How could a “slice” with 800 MB of RAM run out of memory and start swapping when all it was trying to do was run an HTTP server and a scripting language interpreter? Only a dinosaur would use SQL as a query language. Much better to pull entire tables into Ruby, the most beautiful computer language ever designed, and filter down to the desired rows using Ruby and its “ActiveRecord” facility.
Not helping matters was the fact that the sysadmins found some public pages that went into MySQL 1500 times with 1500 separate queries (instead of one query returning 1500 rows).
In reviewing email traffic, I noticed much discussion of “mongrels” being restarted. I never did figure out what those were for.
As the MIT-trained software engineer had never produced any design documentation, I could not criticize his system design. However, I suggested naively that a site with 12.5 GB of data required to produce customer pages would need a server with at least 12.5 GB of RAM ($500 retail for the DIMMs?). In the event that different customers wanted to look at different categories of products, it would not be sufficient to have clever indices or optimized queries. Every time the server needed to go to disk it was going to be 100,000 times slower than pulling data from RAM.
My Caveman Oracle/Lisp programmer solution: 2U Dell server with 32 GB of RAM and two disk drives mirrored. No virtualization. MySQL and Ruby on Rails running as simultaneous processes in the same Linux. Configure the system with no swap file so that it will use all of its spare RAM as file system cache (we tore our hair out at photo.net trying to figure out why a Linux machine with 12 GB of RAM, bought specifically to serve JPEGs, would only use about 1/3rd for file system cache; it stumped all of the smartest sysadmins and the answer turned out to be removing the swap file). Park at local ISP and require that the programmer at least document enough of the system that the ISP’s sysadmin can install it. If usage grows to massive levels, add some front-end machines and migrate the Ruby on Rails processes to those.

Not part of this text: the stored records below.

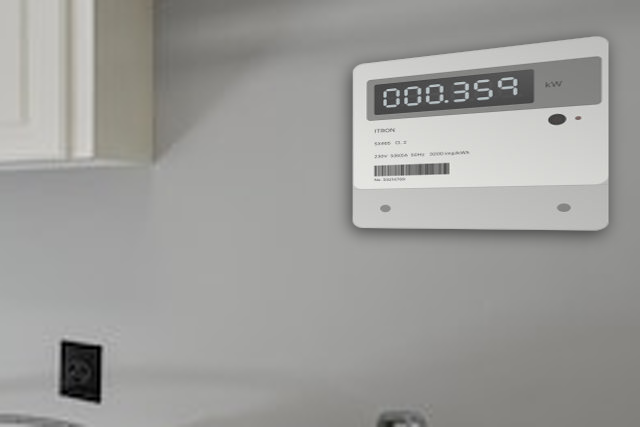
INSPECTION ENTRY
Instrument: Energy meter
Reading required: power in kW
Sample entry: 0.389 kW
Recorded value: 0.359 kW
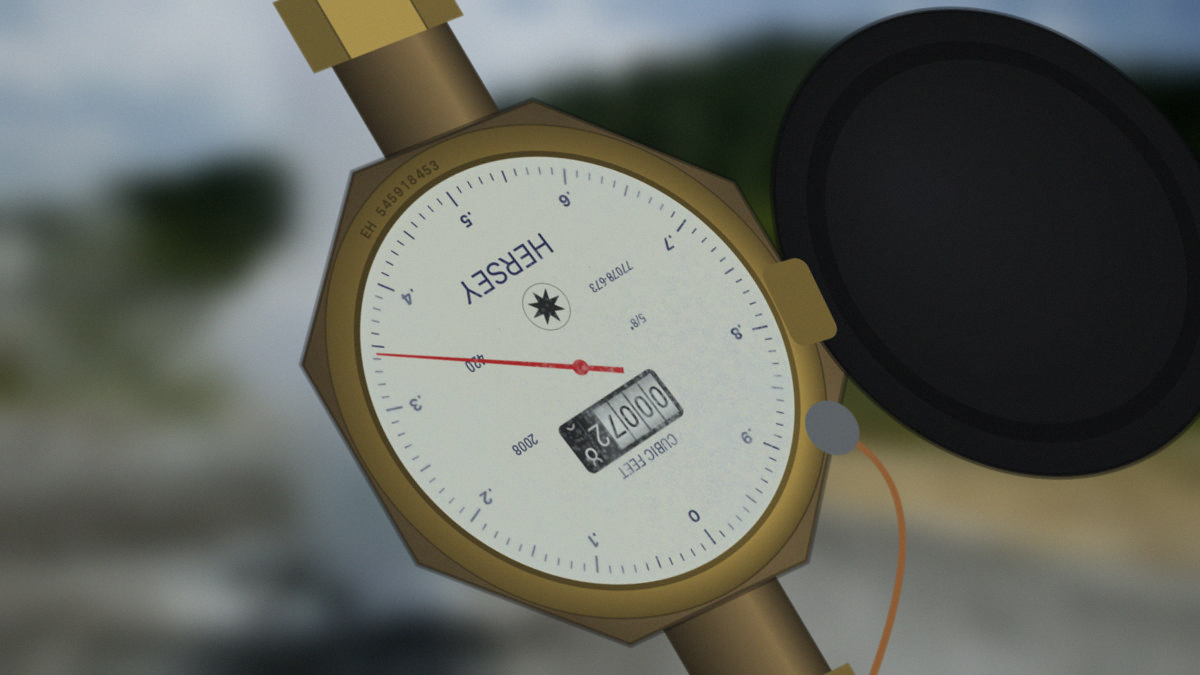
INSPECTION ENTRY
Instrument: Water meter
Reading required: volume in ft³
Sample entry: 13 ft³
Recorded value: 728.34 ft³
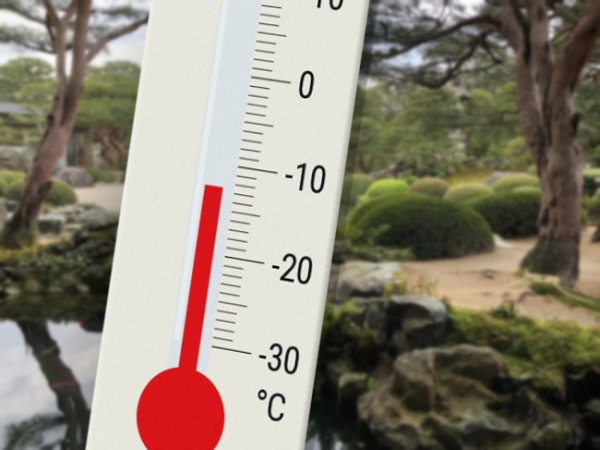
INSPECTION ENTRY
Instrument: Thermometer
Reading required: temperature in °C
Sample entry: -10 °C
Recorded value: -12.5 °C
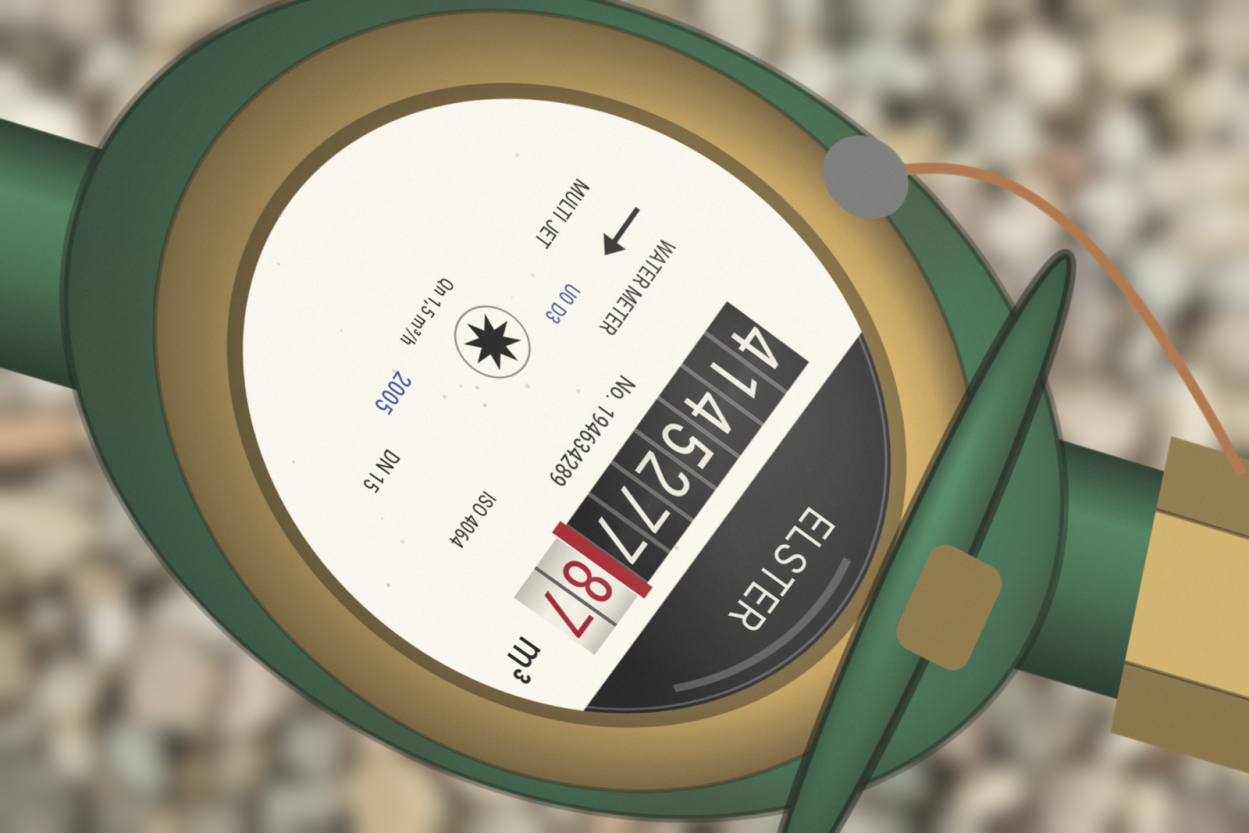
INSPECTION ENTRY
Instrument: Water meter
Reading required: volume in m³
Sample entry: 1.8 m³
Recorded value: 4145277.87 m³
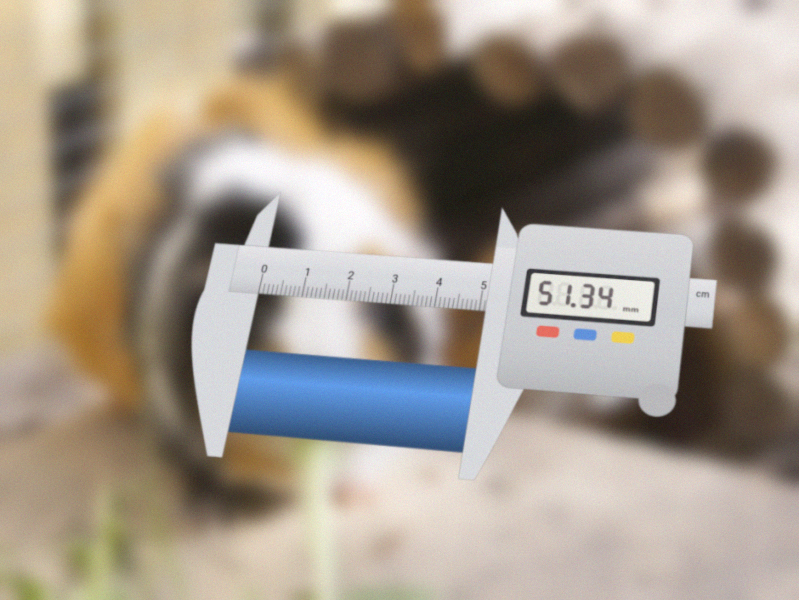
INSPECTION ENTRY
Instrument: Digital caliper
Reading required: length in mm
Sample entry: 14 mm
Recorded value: 51.34 mm
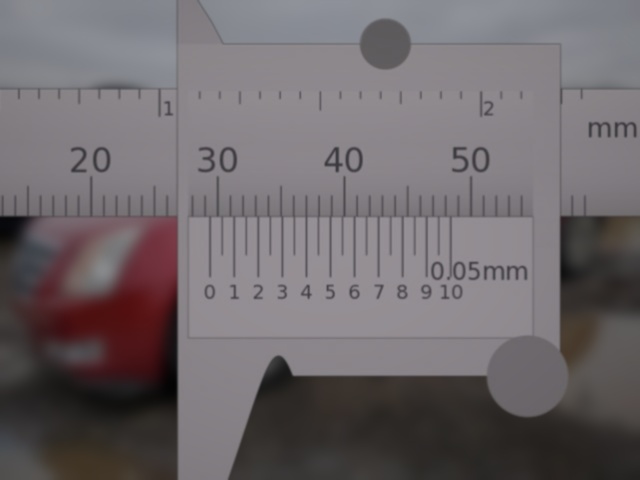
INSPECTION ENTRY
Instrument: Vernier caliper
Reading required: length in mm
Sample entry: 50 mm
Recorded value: 29.4 mm
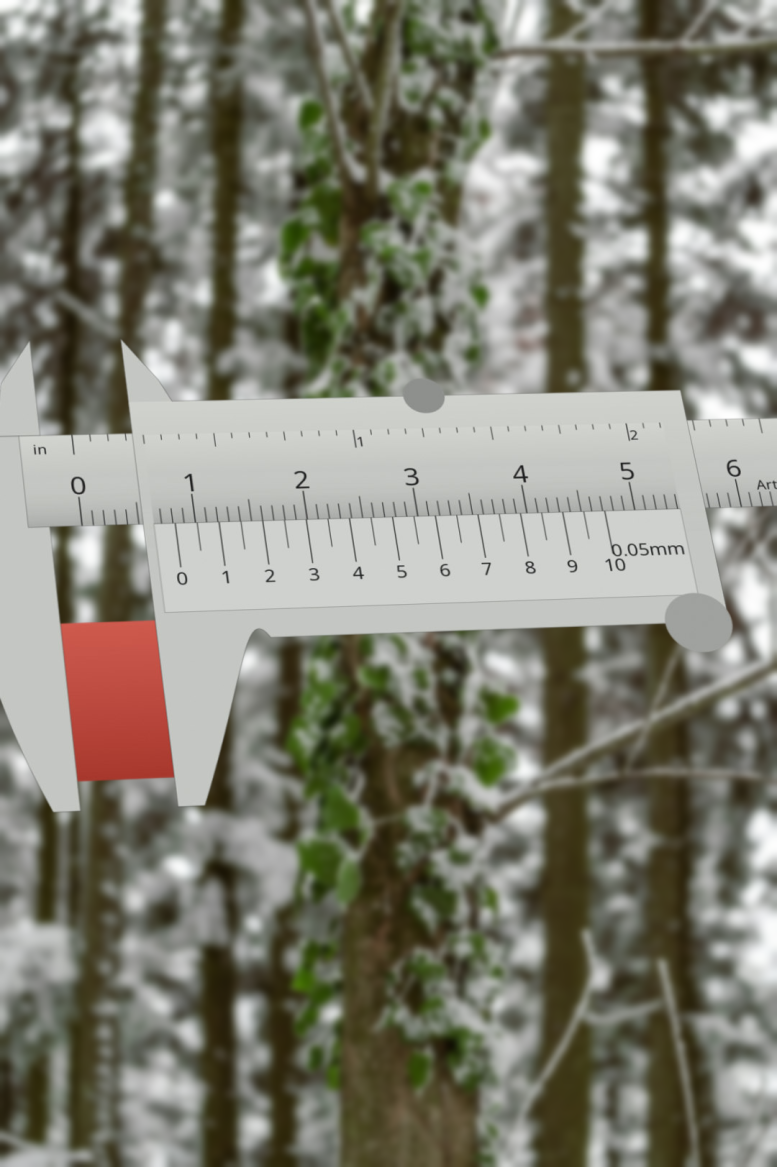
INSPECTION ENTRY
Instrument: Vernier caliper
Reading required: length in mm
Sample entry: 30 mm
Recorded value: 8.2 mm
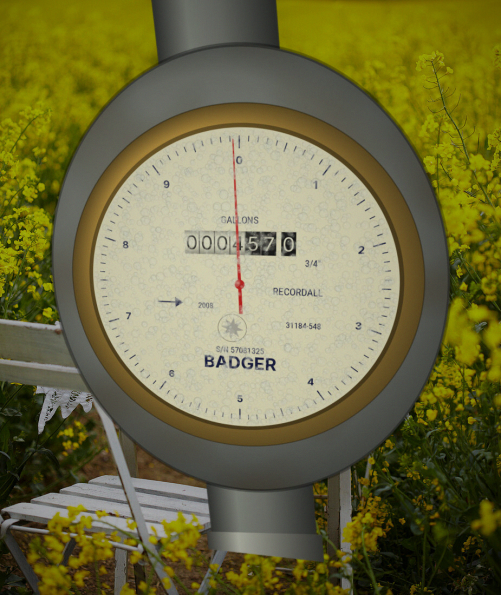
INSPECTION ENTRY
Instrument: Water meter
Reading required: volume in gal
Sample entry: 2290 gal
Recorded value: 4569.9 gal
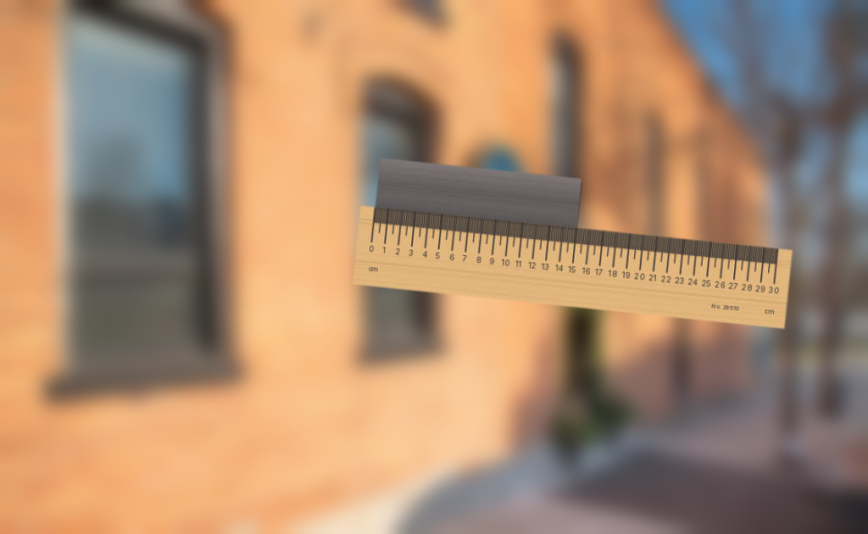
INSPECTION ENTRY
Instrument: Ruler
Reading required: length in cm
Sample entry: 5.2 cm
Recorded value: 15 cm
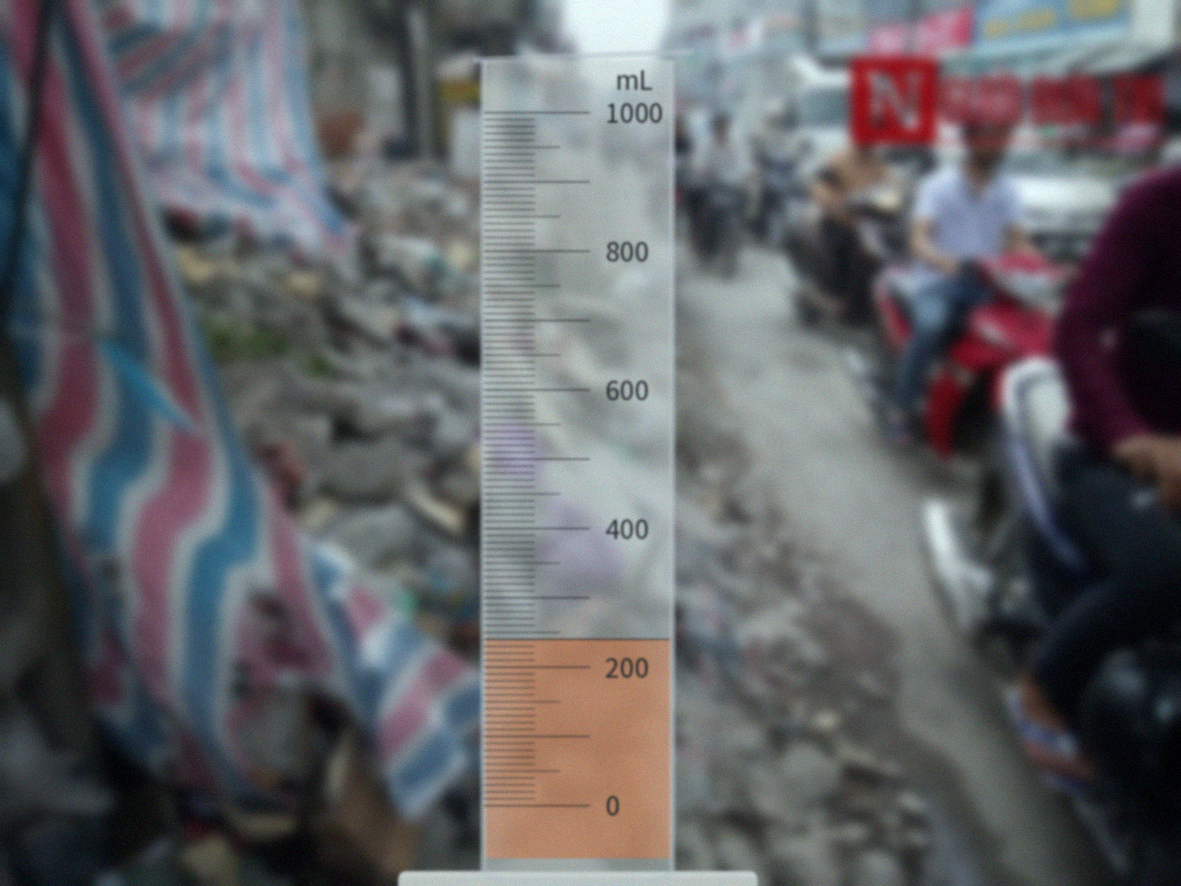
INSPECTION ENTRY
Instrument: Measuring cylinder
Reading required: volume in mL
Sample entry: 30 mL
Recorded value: 240 mL
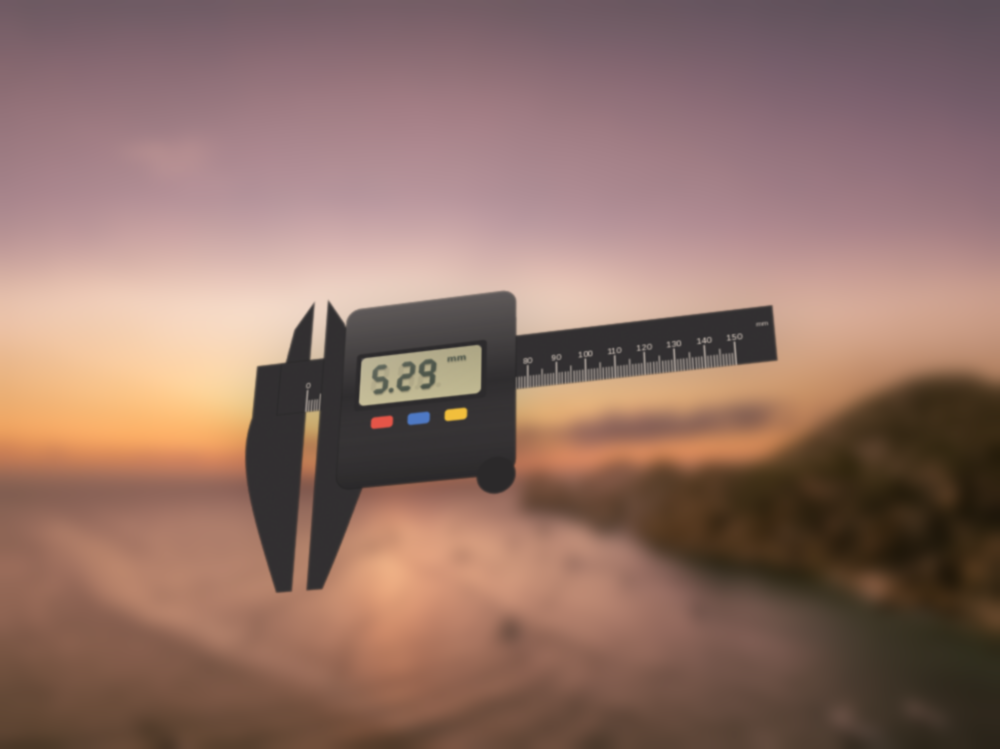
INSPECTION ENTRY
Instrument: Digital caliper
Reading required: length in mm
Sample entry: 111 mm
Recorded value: 5.29 mm
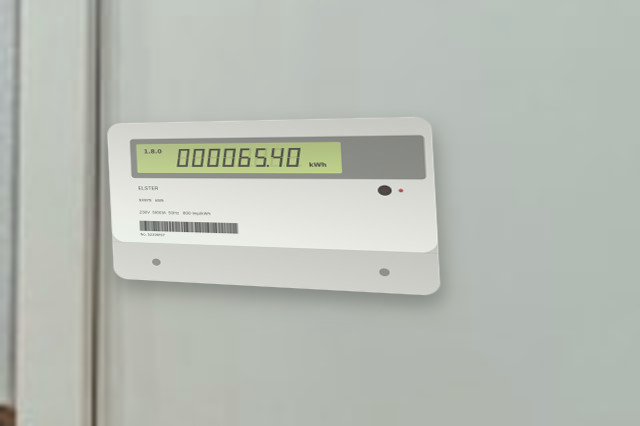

What am I missing? To my inexperienced untrained-in-the-ways-of-Ruby mind, it would seem that enough RAM to hold the required data is more important than a “mongrel”. Can it be that simple to rescue my friend’s site?
[August 2009 update: The site has been running for a couple of months on its own cheapo Dell pizza box server with 16 GB of RAM. The performance problems that the Ruby on Rails experts had been chasing for months disappeared and the site is now responsive.]
[March 2010 update: My friend is now in discussions with some large companies interested in using his technology or service. Andrew Grumet and I published “Software Design Review” as a result of this experience.]